Et si la décroissance semble bien, à première vue, bénéfique à l’environnement en ce qu’elle engendre une diminution des émissions de gaz à effet de serre (GES), c’est précisément parce qu’elle détruit les activités économiques génératrices de bien-être dont ces émissions de GES constituent les externalités négatives. Ainsi Gernot Wagner, professeur à l’université de New York, rappelle-t-il que « les émissions en Chine ralentissent parce que l’économie s’est arrêtée et que des gens meurent, et parce que les plus pauvres ne sont plus capables de se procurer médicaments et alimentation ; ce n’est pas être un modèle pour la façon dont nous aimerions faire réduire les émissions nées du changement climatique [viii] ».Et quand bien même elle ne serait pas dévastatrice sur les plans économique et humain, la décroissance ne constituerait pas un vecteur efficace de lutte contre le changement climatique.
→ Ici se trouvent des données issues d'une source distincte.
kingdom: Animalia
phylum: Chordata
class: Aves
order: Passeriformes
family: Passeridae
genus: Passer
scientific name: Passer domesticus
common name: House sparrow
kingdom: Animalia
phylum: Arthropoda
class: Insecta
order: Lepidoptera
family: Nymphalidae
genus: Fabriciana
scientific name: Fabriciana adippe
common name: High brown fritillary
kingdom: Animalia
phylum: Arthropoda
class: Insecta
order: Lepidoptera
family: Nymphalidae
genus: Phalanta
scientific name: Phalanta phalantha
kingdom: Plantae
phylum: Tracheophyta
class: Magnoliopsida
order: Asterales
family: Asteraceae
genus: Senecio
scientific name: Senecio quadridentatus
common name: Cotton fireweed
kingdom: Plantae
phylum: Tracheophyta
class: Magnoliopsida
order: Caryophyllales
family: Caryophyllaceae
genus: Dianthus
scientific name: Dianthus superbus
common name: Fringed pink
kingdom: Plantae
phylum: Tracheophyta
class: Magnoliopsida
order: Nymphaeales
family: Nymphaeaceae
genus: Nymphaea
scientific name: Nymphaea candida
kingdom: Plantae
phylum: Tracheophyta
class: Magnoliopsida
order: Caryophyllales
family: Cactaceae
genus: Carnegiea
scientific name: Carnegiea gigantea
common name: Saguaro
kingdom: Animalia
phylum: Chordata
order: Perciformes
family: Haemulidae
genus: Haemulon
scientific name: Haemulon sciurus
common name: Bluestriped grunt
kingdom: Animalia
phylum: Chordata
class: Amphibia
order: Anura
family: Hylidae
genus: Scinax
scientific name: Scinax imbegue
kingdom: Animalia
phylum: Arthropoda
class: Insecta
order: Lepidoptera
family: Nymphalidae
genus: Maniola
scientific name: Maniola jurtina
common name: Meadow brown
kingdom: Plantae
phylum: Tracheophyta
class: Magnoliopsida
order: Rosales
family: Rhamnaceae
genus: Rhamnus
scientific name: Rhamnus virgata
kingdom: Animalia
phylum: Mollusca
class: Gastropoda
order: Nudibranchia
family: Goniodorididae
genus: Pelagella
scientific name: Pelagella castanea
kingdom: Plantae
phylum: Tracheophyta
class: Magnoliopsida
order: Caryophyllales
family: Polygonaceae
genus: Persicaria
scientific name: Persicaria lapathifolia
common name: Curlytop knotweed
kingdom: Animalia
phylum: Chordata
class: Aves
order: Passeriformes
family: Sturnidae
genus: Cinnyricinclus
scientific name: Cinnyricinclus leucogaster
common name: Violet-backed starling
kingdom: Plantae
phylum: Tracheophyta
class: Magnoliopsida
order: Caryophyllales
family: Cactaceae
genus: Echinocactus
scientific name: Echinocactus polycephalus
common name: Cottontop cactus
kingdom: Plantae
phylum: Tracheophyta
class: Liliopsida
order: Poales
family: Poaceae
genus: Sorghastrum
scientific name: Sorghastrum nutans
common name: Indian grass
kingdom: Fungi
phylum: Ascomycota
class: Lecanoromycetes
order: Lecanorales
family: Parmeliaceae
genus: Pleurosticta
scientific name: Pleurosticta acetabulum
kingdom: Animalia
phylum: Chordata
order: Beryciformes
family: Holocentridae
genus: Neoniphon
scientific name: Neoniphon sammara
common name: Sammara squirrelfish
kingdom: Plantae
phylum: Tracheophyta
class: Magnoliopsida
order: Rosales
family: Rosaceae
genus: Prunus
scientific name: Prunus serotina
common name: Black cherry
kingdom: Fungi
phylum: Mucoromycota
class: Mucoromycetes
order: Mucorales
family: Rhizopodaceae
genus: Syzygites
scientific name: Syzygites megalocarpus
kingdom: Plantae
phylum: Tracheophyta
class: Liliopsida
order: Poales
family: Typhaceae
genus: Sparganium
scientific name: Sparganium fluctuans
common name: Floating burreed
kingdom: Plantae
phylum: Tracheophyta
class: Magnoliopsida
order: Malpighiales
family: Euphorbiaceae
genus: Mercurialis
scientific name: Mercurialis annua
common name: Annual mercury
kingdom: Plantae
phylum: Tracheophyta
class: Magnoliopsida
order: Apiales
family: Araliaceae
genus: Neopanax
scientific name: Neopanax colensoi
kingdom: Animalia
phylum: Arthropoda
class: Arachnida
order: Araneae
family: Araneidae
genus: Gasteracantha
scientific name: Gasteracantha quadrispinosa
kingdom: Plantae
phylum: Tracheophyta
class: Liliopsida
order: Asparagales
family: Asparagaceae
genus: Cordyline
Se focaliser sur la réduction mécanique des émissions de GES liée à la contraction des activités économiques et industrielles, c’est en effet passer sous silence les effets négatifs de la décroissance sur l’environnement. Ainsi, comme le rappelle la MIT Tech Review, l’épisode de décroissance né de l’épidémie en cours pourrait desservir la lutte contre le changement climatique : « si le virus conduit à une pandémie totale et globale et à un effondrement économique, elle pourrait bien éloigner l’argent et la volonté politique des actions en faveur du climat [ix]». Par ailleurs, le double choc d’offre et de demande sur les marchés pétroliers ainsi que la chute des prix de l’électricité sur les marchés de gros portent d’ores et déjà des coups redoutables aux sources d’énergie faibles en carbone, dont le coût se trouve massivement renchéri. Il est donc illusoire voire dangereux d’opposer croissance économique, et donc bien-être humain, d’une part et préservation de l’environnement de l’autre. Ce n’est pas au détriment du bien-être humain que devra ou pourra s’opérer la transition écologique. Or la décroissance attente nécessairement à ce bien-être, comme la récession à venir ne manquera malheureusement pas de nous le rappeler.

 

 

[i] Jean-Marc VITTORI, De petites armes dans une grande guerre, Les Échos, 17 mars 2020. URL : https://www.lesechos.fr/idees-debats/editos-analyses/de-petites-armes-dans-une-grande-guerre-1186325

[ii] Renaud HONORÉ, Coronavirus : le deficit public pourrait se creuser encore plus que prévu, Les Échos, 18 mars 2020. URL : https://www.lesechos.fr/economie-france/budget-fiscalite/coronavirus-le-deficit-pourrait-se-creuser-encore-plus-que-prevu-1186528

[iii] Ian PETCHENIK, Air traffic at China’s busiest airports down 80% since the beginning of they ear, Flight Radar 24, 14 mars 2020, mis à jour le 18 mars 2020. URL : https://www.flightradar24.com/blog/air-traffic-at-chinas-busiest-airports-down-80-since-the-beginning-of-the-year/

[iv] Cité dans : Marjorie ENCELOT, La Chine « a sorti des chiffres [économiques] suffisamment terribles pour être tout à fait plausibles », Les Échos Investir, 17 mars 2020. URL : https://investir.lesechos.fr/marches/actualites/la-chine-a-sorti-des-chiffres-economiques-suffisamment-terribles-pour-etre-tout-a-fait-plausibles-1900247.php

[v] Lauri MYLLYVIRTA,Analysis : Coronavirus has temporarily reduced China’s CO2 emissions by a quarter, Carbion Brief, 19 février 2020. URL :  https://www.carbonbrief.org/analysis-coronavirus-has-temporarily-reduced-chinas-co2-emissions-by-a-quarter

[vi] Daniel W. SACKS, Betsey STEVENSON, Justin WOLFERS, Subjective Well-Being, Income, Economic Development and Growth, NBER Working Paper No. 16441, octobre 2010, JEL No. I31,I32,O11.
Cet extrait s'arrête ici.